Encore une fois, ce train de nuit, il me passe sous le nez et stoppe toujours net à Cossonay (commune du canton de Vaud dans la banlieue de Lausanne, ndlr). D’accord, je l’admets, Chavornay, c’est un peu paumé et Andreas Meyer, le patron des CFF, ne va sûrement pas y passer ses vacances d’été. Pourtant, au bout de la ligne, il y a Yverdon et c’est tout de même la deuxième ville du canton.
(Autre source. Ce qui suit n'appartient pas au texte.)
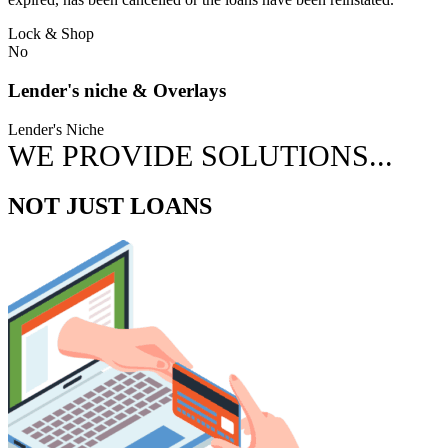
Lock & Shop
No
Lender's niche & Overlays
Lender's Niche
WE PROVIDE SOLUTIONS...
NOT JUST LOANS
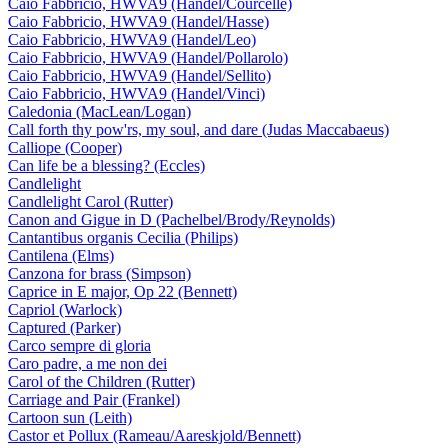
Caio Fabbricio, HWVA9 (Handel/Courcelle)
Caio Fabbricio, HWVA9 (Handel/Hasse)
Caio Fabbricio, HWVA9 (Handel/Leo)
Caio Fabbricio, HWVA9 (Handel/Pollarolo)
Caio Fabbricio, HWVA9 (Handel/Sellito)
Caio Fabbricio, HWVA9 (Handel/Vinci)
Caledonia (MacLean/Logan)
Call forth thy pow'rs, my soul, and dare (Judas Maccabaeus)
Calliope (Cooper)
Can life be a blessing? (Eccles)
Candlelight
Candlelight Carol (Rutter)
Canon and Gigue in D (Pachelbel/Brody/Reynolds)
Cantantibus organis Cecilia (Philips)
Cantilena (Elms)
Canzona for brass (Simpson)
Caprice in E major, Op 22 (Bennett)
Capriol (Warlock)
Captured (Parker)
Carco sempre di gloria
Caro padre, a me non dei
Carol of the Children (Rutter)
Carriage and Pair (Frankel)
Cartoon sun (Leith)
Castor et Pollux (Rameau/Aareskjold/Bennett)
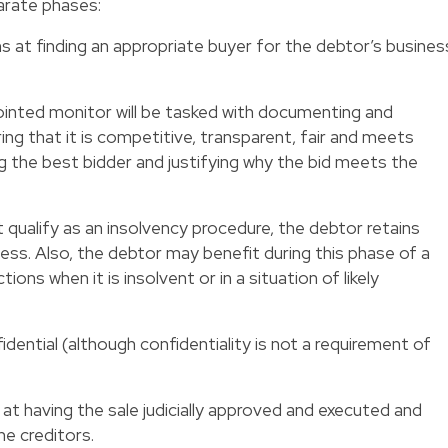
arate phases:
s at finding an appropriate buyer for the debtor’s busines
ppointed monitor will be tasked with documenting and
ing that it is competitive, transparent, fair and meets
the best bidder and justifying why the bid meets the
 qualify as an insolvency procedure, the debtor retains
ess. Also, the debtor may benefit during this phase of a
ions when it is insolvent or in a situation of likely
idential (although confidentiality is not a requirement of
 at having the sale judicially approved and executed and
he creditors.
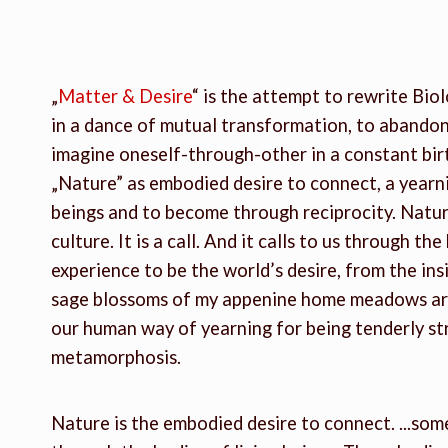
„
Matter & Desire
“ is the attempt to rewrite Biol
in a dance of mutual transformation, to abandon
imagine oneself-through-other in a constant birt
„Nature” as embodied desire to connect, a yearni
beings and to become through reciprocity. Nature
culture. It is a call. And it calls to us through t
experience to be the world’s desire, from the ins
sage blossoms of my appenine home meadows are 
our human way of yearning for being tenderly s
metamorphosis.
Nature is the embodied desire to connect. ...som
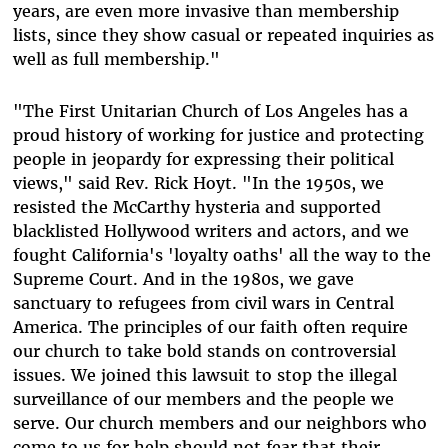
years, are even more invasive than membership
lists, since they show casual or repeated inquiries as
well as full membership."
"The First Unitarian Church of Los Angeles has a
proud history of working for justice and protecting
people in jeopardy for expressing their political
views," said Rev. Rick Hoyt. "In the 1950s, we
resisted the McCarthy hysteria and supported
blacklisted Hollywood writers and actors, and we
fought California's 'loyalty oaths' all the way to the
Supreme Court. And in the 1980s, we gave
sanctuary to refugees from civil wars in Central
America. The principles of our faith often require
our church to take bold stands on controversial
issues. We joined this lawsuit to stop the illegal
surveillance of our members and the people we
serve. Our church members and our neighbors who
come to us for help should not fear that their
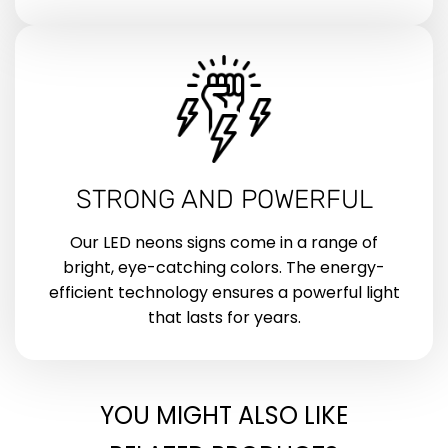
STRONG AND POWERFUL
Our LED neons signs come in a range of
bright, eye-catching colors. The energy-
efficient technology ensures a powerful light
that lasts for years.
YOU MIGHT ALSO LIKE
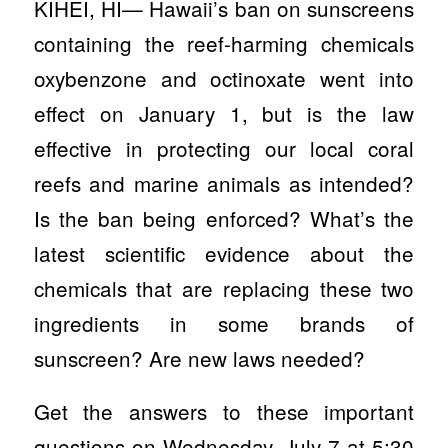
KIHEI, HI— Hawaii’s ban on sunscreens
containing the reef-harming chemicals
oxybenzone and octinoxate went into
effect on January 1, but is the law
effective in protecting our local coral
reefs and marine animals as intended?
Is the ban being enforced? What’s the
latest scientific evidence about the
chemicals that are replacing these two
ingredients in some brands of
sunscreen? Are new laws needed?
Get the answers to these important
questions on Wednesday, July 7 at 5:30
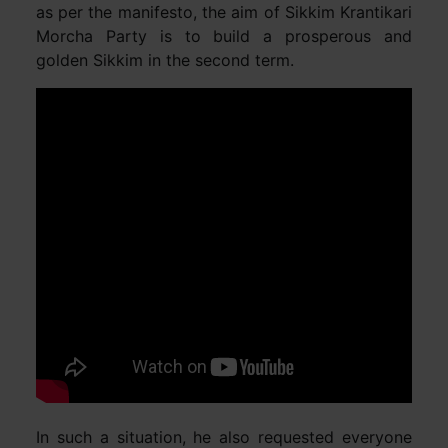
as per the manifesto, the aim of Sikkim Krantikari
Morcha Party is to build a prosperous and
golden Sikkim in the second term.
In such a situation, he also requested everyone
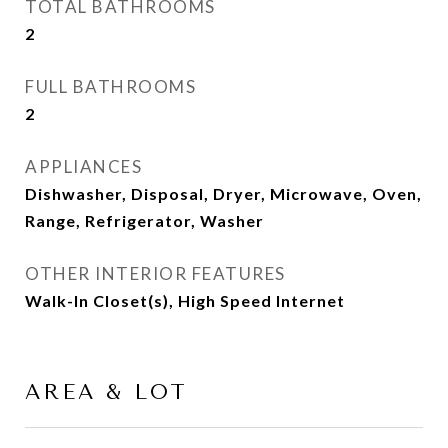
TOTAL BATHROOMS
2
FULL BATHROOMS
2
APPLIANCES
Dishwasher, Disposal, Dryer, Microwave, Oven,
Range, Refrigerator, Washer
OTHER INTERIOR FEATURES
Walk-In Closet(s), High Speed Internet
AREA & LOT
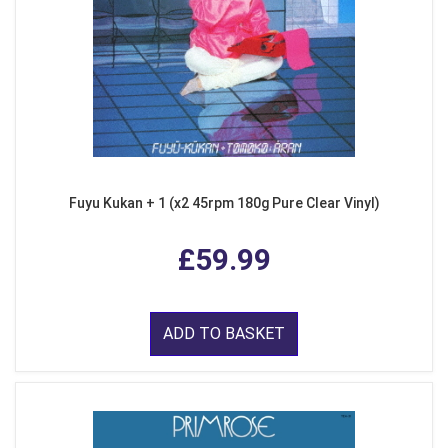
Fuyu Kukan + 1 (x2 45rpm 180g Pure Clear Vinyl)
£59.99
ADD TO BASKET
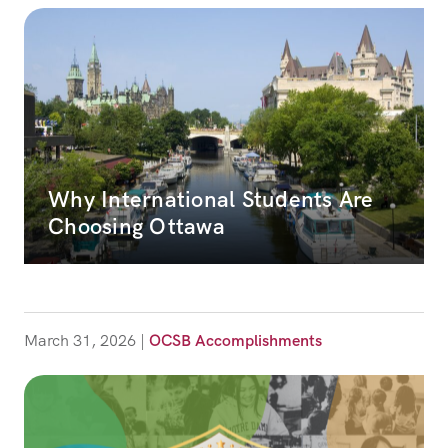
Why International Students Are
Choosing Ottawa
March 31, 2026
|
OCSB Accomplishments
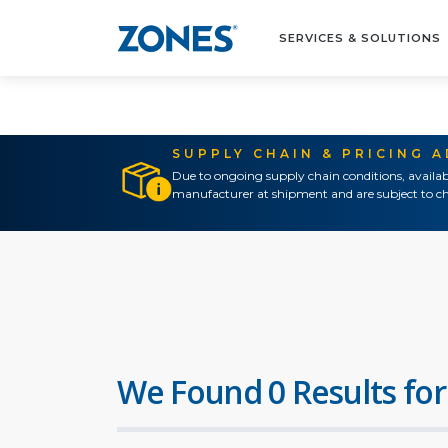
SERVICES & SOLUTIONS
SUPPLY CHAIN & PRICING 
Due to ongoing supply chain conditions, availab
manufacturer at shipment and are subject to ch
We Found 0 Results for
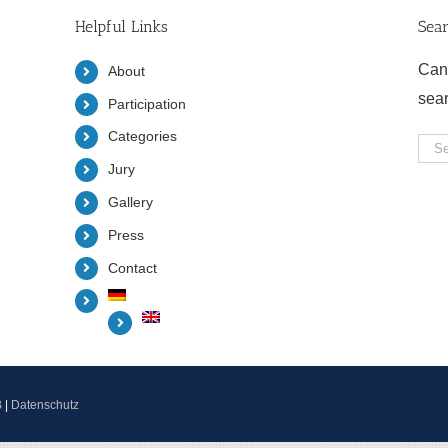
Helpful Links
Sea
Can
About
sea
Participation
Categories
Sea
Jury
for:
Gallery
Press
Contact
B
|
Datenschutz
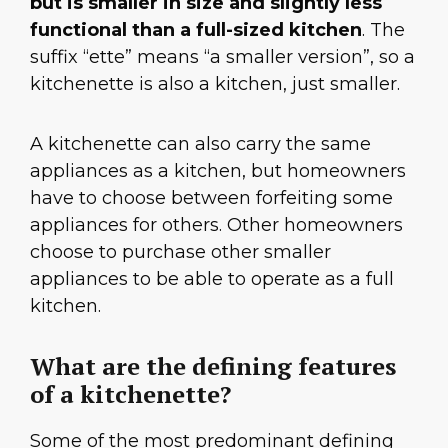
but is smaller in size and slightly less
functional than a full-sized kitchen
. The
suffix “ette” means “a smaller version”, so a
kitchenette is also a kitchen, just smaller.
A kitchenette can also carry the same
appliances as a kitchen, but homeowners
have to choose between forfeiting some
appliances for others. Other homeowners
choose to purchase other smaller
appliances to be able to operate as a full
kitchen.
What are the defining features
of a kitchenette?
Some of the most predominant defining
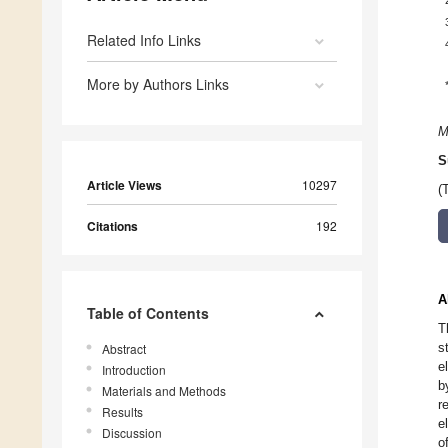
Related Info Links
More by Authors Links
M
S
Article Views
10297
(
Citations
192
A
Table of Contents
T
s
Abstract
e
Introduction
b
Materials and Methods
r
Results
e
Discussion
o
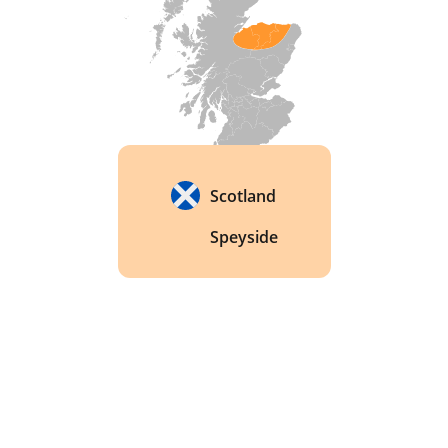
Scotland
Speyside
Et là-bas, en plus, je suis sûre qu’il y est déjà passé, le grand patron. Alors, tout en croquant rageusement dans mon Ragusa, il me vient une pensée pour toutes ces localités oubliées, tous ces voyageurs brimés et j’ai tout à coup un goût amer dans la bouche.

C’est que j’avale de travers en pensant à Andreas Meyer. Sûr, lui, qu’avec sa paie annuelle de 700 000 francs (445 000 euros), il utilise plus le TGV que les régios (TER) débraillés et s’il veut rentrer après minuit, eh bien, Andy, il prend un taxi. Faudrait qu’il m’accompagne lors ma prochaine soirée. Histoire qu’il prenne conscience qu’il est nécessaire d’avoir plus de trains de nuit… Car on n’a pas tous le même train de vie.